[Dataset excerpts]
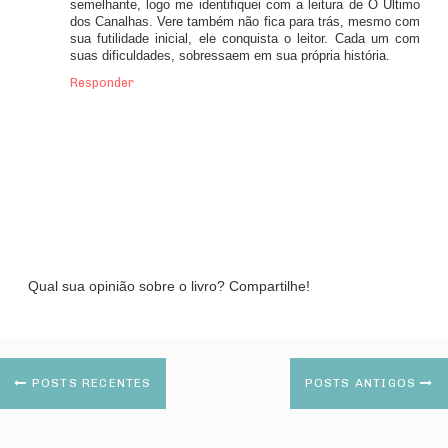
semelhante, logo me identifiquei com a leitura de O Último
dos Canalhas. Vere também não fica para trás, mesmo com
sua futilidade inicial, ele conquista o leitor. Cada um com
suas dificuldades, sobressaem em sua própria história.
Responder
Qual sua opinião sobre o livro? Compartilhe!
POSTS RECENTES
POSTS ANTIGOS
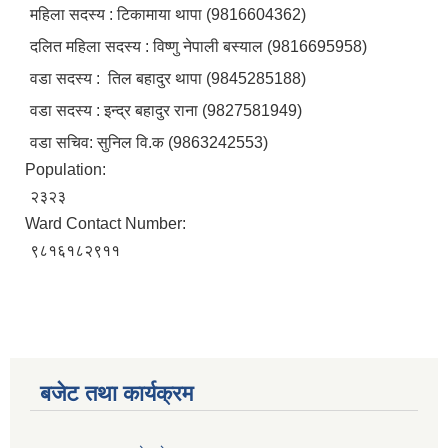
महिला सदस्य : टिकामाया थापा (9816604362)
दलित महिला सदस्य : विष्णु नेपाली बस्याल (9816695958)
वडा सदस्य : तिल बहादुर थापा (9845285188)
वडा सदस्य : इन्द्र बहादुर राना (9827581949)
वडा सचिव: सुनिल वि.क (9863242553)
Population:
२३२३
Ward Contact Number:
९८१६१८२९११
बजेट तथा कार्यक्रम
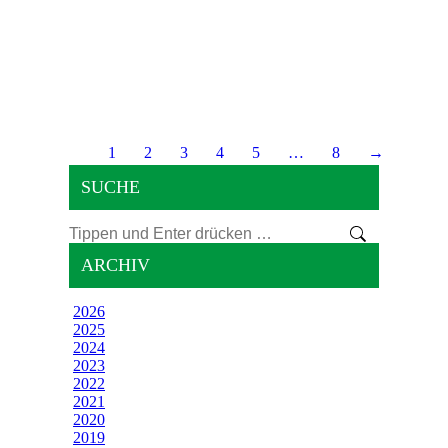
1
2
3
4
5
…
8
→
SUCHE
Search:
ARCHIV
2026
2025
2024
2023
2022
2021
2020
2019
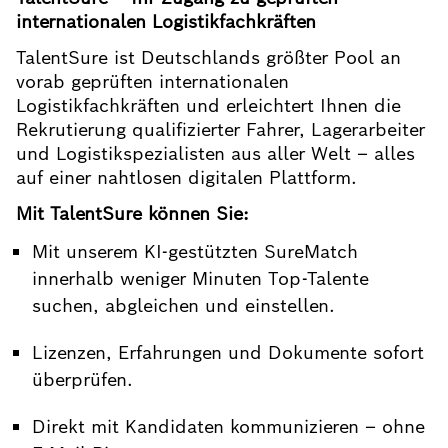
internationalen Logistikfachkräften
TalentSure ist Deutschlands größter Pool an
vorab geprüften internationalen
Logistikfachkräften und erleichtert Ihnen die
Rekrutierung qualifizierter Fahrer, Lagerarbeiter
und Logistikspezialisten aus aller Welt – alles
auf einer nahtlosen digitalen Plattform.
Mit TalentSure können Sie:
Mit unserem KI-gestützten SureMatch
innerhalb weniger Minuten Top-Talente
suchen, abgleichen und einstellen.
Lizenzen, Erfahrungen und Dokumente sofort
überprüfen.
Direkt mit Kandidaten kommunizieren – ohne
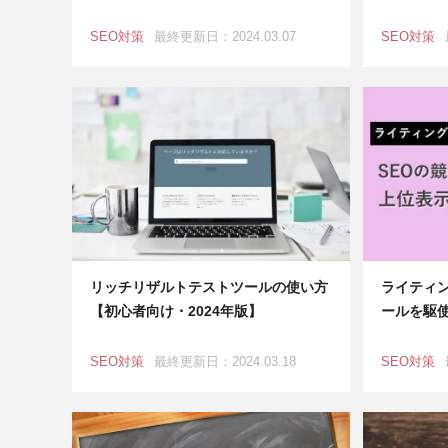
SEO対策
最終更新日：2024.03.07
SEO対策
リッチリザルトテストツールの使い方
ライティン
【初心者向け・2024年版】
ールを駆
SEO対策
最終更新日：2024.03.18
SEO対策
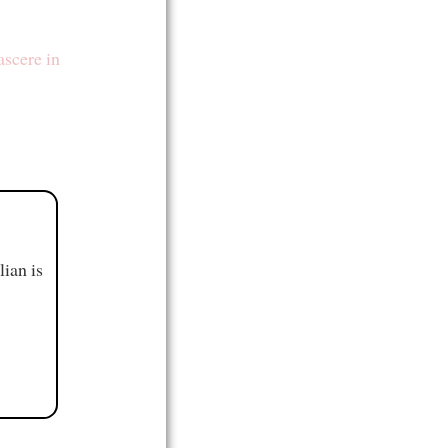
ascere
in
ian is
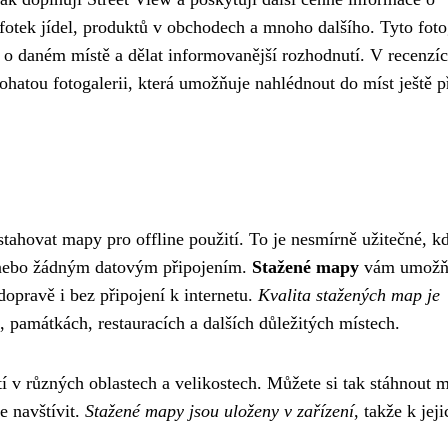
, fotek jídel, produktů v obchodech a mnoho dalšího. Tyto foto
u o daném místě a dělat informovanější rozhodnutí. V recenzí
hatou fotogalerii, která umožňuje nahlédnout do míst ještě p
tahovat mapy pro offline použití. To je nesmírně užitečné, k
m nebo žádným datovým připojením.
Stažené mapy
vám umožň
dopravě i bez připojení k internetu.
Kvalita stažených map je
, památkách, restauracích a dalších důležitých místech.
í v různých oblastech a velikostech. Můžete si tak stáhnout 
e navštívit.
Stažené mapy jsou uloženy v zařízení
, takže k jeji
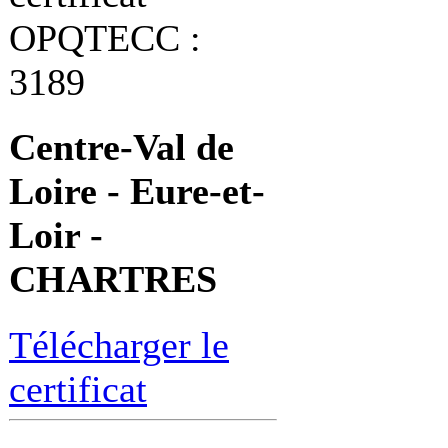
OPQTECC :
3189
Centre-Val de
Loire - Eure-et-
Loir -
CHARTRES
Télécharger le
certificat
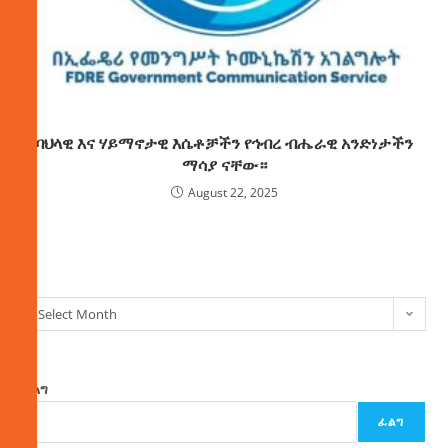
ባህላዊ እና ሃይማኖታዊ እሴቶቻችን የኅብረ ብሔራዊ አንድነታችን
ማሳያ ናቸው።
August 22, 2025
ክምችት
Select Month
ፈልግ
ፈልግ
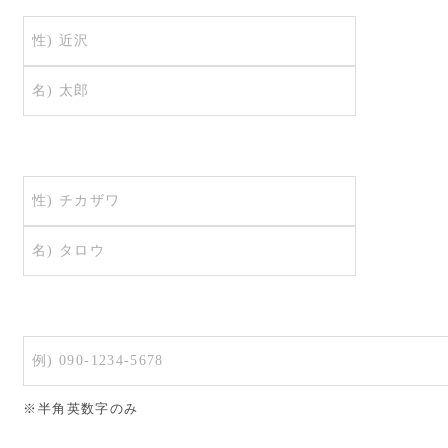
※半角英数字のみ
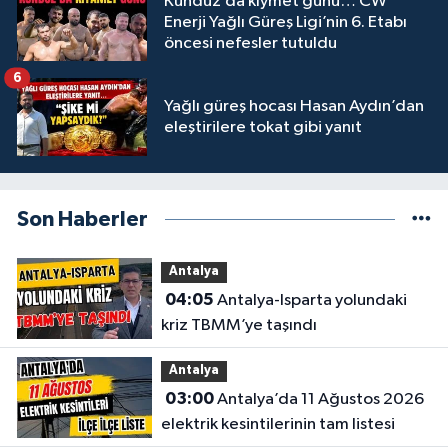
Kunduz’da kıymet günü… CW
Enerji Yağlı Güreş Ligi’nin 6. Etabı
öncesi nefesler tutuldu
6
Yağlı güreş hocası Hasan Aydın’dan
eleştirilere tokat gibi yanıt
Son Haberler
Antalya
04:05
Antalya-Isparta yolundaki
kriz TBMM’ye taşındı
Antalya
03:00
Antalya’da 11 Ağustos 2026
elektrik kesintilerinin tam listesi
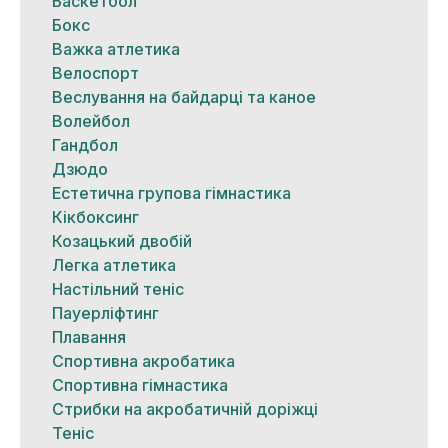
Баскетбол
Бокс
Важка атлетика
Велоспорт
Веслування на байдарці та каное
Волейбол
Гандбол
Дзюдо
Естетична групова гімнастика
Кікбоксинг
Козацький двобій
Легка атлетика
Настільний теніс
Пауерліфтинг
Плавання
Спортивна акробатика
Спортивна гімнастика
Стрибки на акробатичній доріжці
Теніс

[Task objective] Retype each entry precisely. Skip images entirely.

[Solution to this task]
semelhante, logo me identifiquei com a leitura de O Último
dos Canalhas. Vere também não fica para trás, mesmo com
sua futilidade inicial, ele conquista o leitor. Cada um com
suas dificuldades, sobressaem em sua própria história.
Responder
Qual sua opinião sobre o livro? Compartilhe!
POSTS RECENTES
POSTS ANTIGOS
महिला सदस्य : टिकामाया थापा (9816604362)
दलित महिला सदस्य : विष्णु नेपाली बस्याल (9816695958)
वडा सदस्य : तिल बहादुर थापा (9845285188)
वडा सदस्य : इन्द्र बहादुर राना (9827581949)
वडा सचिव: सुनिल वि.क (9863242553)
Population:
२३२३
Ward Contact Number:
९८१६१८२९११
बजेट तथा कार्यक्रम
1
2
3
4
5
…
8
→
SUCHE
Search:
ARCHIV
2026
2025
2024
2023
2022
2021
2020
2019
internationalen Logistikfachkräften
TalentSure ist Deutschlands größter Pool an
vorab geprüften internationalen
Logistikfachkräften und erleichtert Ihnen die
Rekrutierung qualifizierter Fahrer, Lagerarbeiter
und Logistikspezialisten aus aller Welt – alles
auf einer nahtlosen digitalen Plattform.
Mit TalentSure können Sie:
Mit unserem KI-gestützten SureMatch
innerhalb weniger Minuten Top-Talente
suchen, abgleichen und einstellen.
Lizenzen, Erfahrungen und Dokumente sofort
überprüfen.
Direkt mit Kandidaten kommunizieren – ohne
SEO対策
最終更新日：2024.03.07
SEO対策
リッチリザルトテストツールの使い方
ライティン
【初心者向け・2024年版】
ールを駆
SEO対策
最終更新日：2024.03.18
SEO対策
ascere
in
ian is
, fotek jídel, produktů v obchodech a mnoho dalšího. Tyto foto
u o daném místě a dělat informovanější rozhodnutí. V recenzí
hatou fotogalerii, která umožňuje nahlédnout do míst ještě p
tahovat mapy pro offline použití. To je nesmírně užitečné, k
m nebo žádným datovým připojením.
Stažené mapy
vám umožň
dopravě i bez připojení k internetu.
Kvalita stažených map je
, památkách, restauracích a dalších důležitých místech.
í v různých oblastech a velikostech. Můžete si tak stáhnout 
e navštívit.
Stažené mapy jsou uloženy v zařízení
, takže k jeji
OPQTECC :
3189
Centre-Val de
Loire - Eure-et-
Loir -
CHARTRES
Télécharger le
certificat
ባህላዊ እና ሃይማኖታዊ እሴቶቻችን የኅብረ ብሔራዊ አንድነታችን
ማሳያ ናቸው።
August 22, 2025
ክምችት
Select Month
ፈልግ
ፈልግ
※半角英数字のみ
Kunduz’da kıymet günü… CW
Enerji Yağlı Güreş Ligi’nin 6. Etabı
öncesi nefesler tutuldu
6
Yağlı güreş hocası Hasan Aydın’dan
eleştirilere tokat gibi yanıt
Son Haberler
Antalya
04:05
Antalya-Isparta yolundaki
kriz TBMM’ye taşındı
Antalya
03:00
Antalya’da 11 Ağustos 2026
elektrik kesintilerinin tam listesi
Баскетбол
Бокс
Важка атлетика
Велоспорт
Веслування на байдарці та каное
Волейбол
Гандбол
Дзюдо
Естетична групова гімнастика
Кікбоксинг
Козацький двобій
Легка атлетика
Настільний теніс
Пауерліфтинг
Плавання
Спортивна акробатика
Спортивна гімнастика
Стрибки на акробатичній доріжці
Теніс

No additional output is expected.